Covid-19 impact: AAI likely to slip into red for first time in FY21

In FY20, AAI clocked a profit of Rs over Rs 3,600 crore over a revenue of around Rs 14,367 crore.
The Covid-19 pandemic is likely to push the Airports Authority of India (AAI) — the only profit-making government-owned aviation entity — into losses in FY21, for the first time since its formation in 1995, officials said.

The quantum of loss will depend on the extent of the effect of the pandemic on traffic flow at airports.

In February 2009, it was granted “Miniratna Category 1 PSE” status by the Centre. In FY20, the AAI clocked a profit of over Rs 3,600 crore over revenue of around Rs 14,367 crore.
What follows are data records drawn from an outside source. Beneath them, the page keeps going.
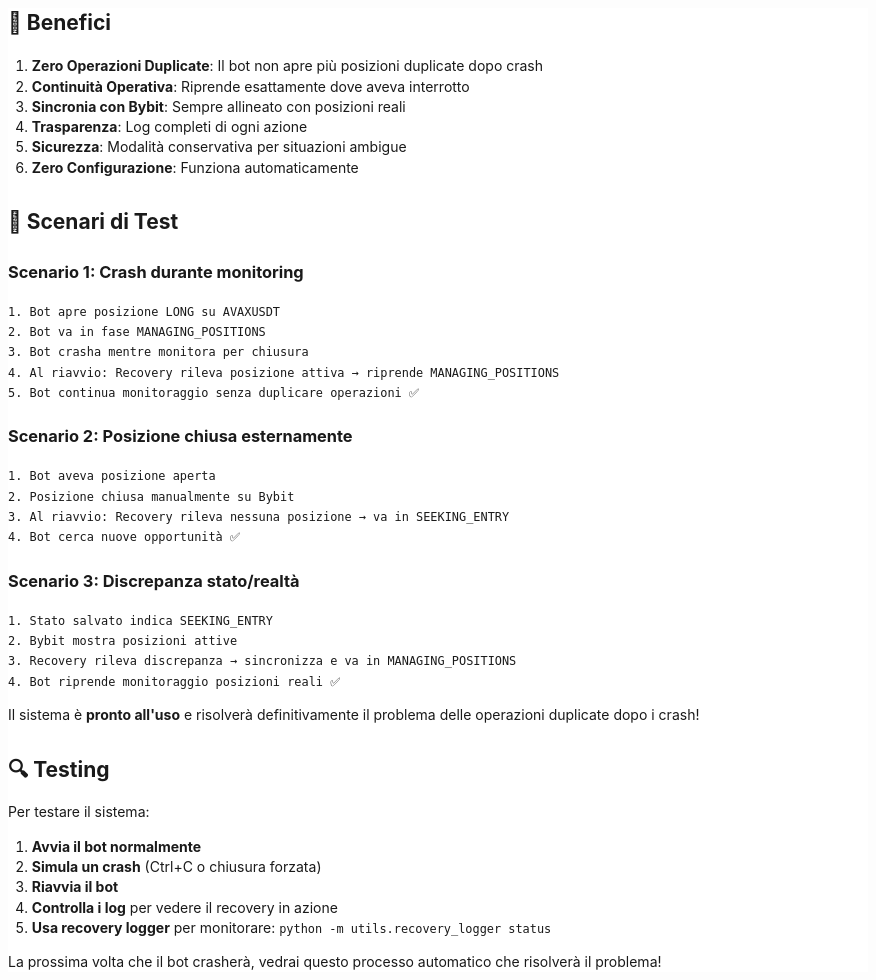 ## 🎉 Benefici

1. **Zero Operazioni Duplicate**: Il bot non apre più posizioni duplicate dopo crash
2. **Continuità Operativa**: Riprende esattamente dove aveva interrotto
3. **Sincronia con Bybit**: Sempre allineato con posizioni reali
4. **Trasparenza**: Log completi di ogni azione
5. **Sicurezza**: Modalità conservativa per situazioni ambigue
6. **Zero Configurazione**: Funziona automaticamente

## 🚨 Scenari di Test

### Scenario 1: Crash durante monitoring
```
1. Bot apre posizione LONG su AVAXUSDT
2. Bot va in fase MANAGING_POSITIONS
3. Bot crasha mentre monitora per chiusura
4. Al riavvio: Recovery rileva posizione attiva → riprende MANAGING_POSITIONS
5. Bot continua monitoraggio senza duplicare operazioni ✅
```

### Scenario 2: Posizione chiusa esternamente
```
1. Bot aveva posizione aperta
2. Posizione chiusa manualmente su Bybit
3. Al riavvio: Recovery rileva nessuna posizione → va in SEEKING_ENTRY
4. Bot cerca nuove opportunità ✅
```

### Scenario 3: Discrepanza stato/realtà
```
1. Stato salvato indica SEEKING_ENTRY
2. Bybit mostra posizioni attive
3. Recovery rileva discrepanza → sincronizza e va in MANAGING_POSITIONS
4. Bot riprende monitoraggio posizioni reali ✅
```

Il sistema è **pronto all'uso** e risolverà definitivamente il problema delle operazioni duplicate dopo i crash!

## 🔍 Testing

Per testare il sistema:

1. **Avvia il bot normalmente**
2. **Simula un crash** (Ctrl+C o chiusura forzata)
3. **Riavvia il bot**
4. **Controlla i log** per vedere il recovery in azione
5. **Usa recovery logger** per monitorare: `python -m utils.recovery_logger status`

La prossima volta che il bot crasherà, vedrai questo processo automatico che risolverà il problema!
To counter the pandemic, air transport was suspended from March 25 till May 24 which rendered zero traffic at AAI airports. Even after resumption of flights, traffic is yet to pick up at airports due to quarantine measures implemented by states and an overall fear of flying.

The airports authority’s revenue has been further squeezed as two private airport operators — Delhi International Airport (DIAL) and Mumbai International Airport (MIAL) — haven’t paid any fees to AAI for three months. 

While DIAL has started paying from August, MIAL has moved court as it has invoked force majeure on revenue sharing for the entire year. The AAI, however, hasn’t agreed.

MIAL has moved the Delhi High Court seeking an injunction against the AAI seeking the same.

DIAL and MIAL under concession agreements with the AAI, signed during the privatisation process in 2006, have to pay a percentage of their revenue to the government authority. DIAL pays 45.99 per cent and MIAL 38.7 per cent of its revenues as fees to the AAI. This forms a bulk of AAI’s revenue, making it one of the few profitable public sector units in the country. 

“Twenty-five per cent of AAI’s revenues was contributed by the revenue share from privatised airports (Delhi and Mumbai) in FY18. Going forward, any reduction in the same can impact AAI’s revenues and profitability significantly. In addition, the development of more airports (greenfield as well as under UDAN scheme) as well as the privatisation of the existing one can adversely impact its revenues and margins, the impact of which will be assessed going forward,” rating agency ICRA says about AAI’s credit worthiness.

However, despite a fall in revenues, the airports authority will not reduce its capital expenditure plan as all public sector enterprises have been asked by the Finance Ministry to continue with the proposal in order to revive the economy. The AAI has earmarked around Rs 20,000 crore to be spent in the next five years, Rs 5,026 crore of it in FY21. It has spent Rs 4,950 crore in FY20 as capex.

“The AAI uses capex to build runway, terminals, and upgrade existing infrastructure. These kind of works create a lot of jobs and have an impact of the macro economy. Hence, the finance ministry has instructed us not to reduce that,” said a senior AAI official.

The need to continue capex has forced AAI to look for borrowings for the first time in its history, Civil Aviation Minister Hardeep Singh Puri said. “In order to meet the working capital requirements, AAI has taken fund-based working capital facility of Rs 1,500 crore from SBI,” Puri said.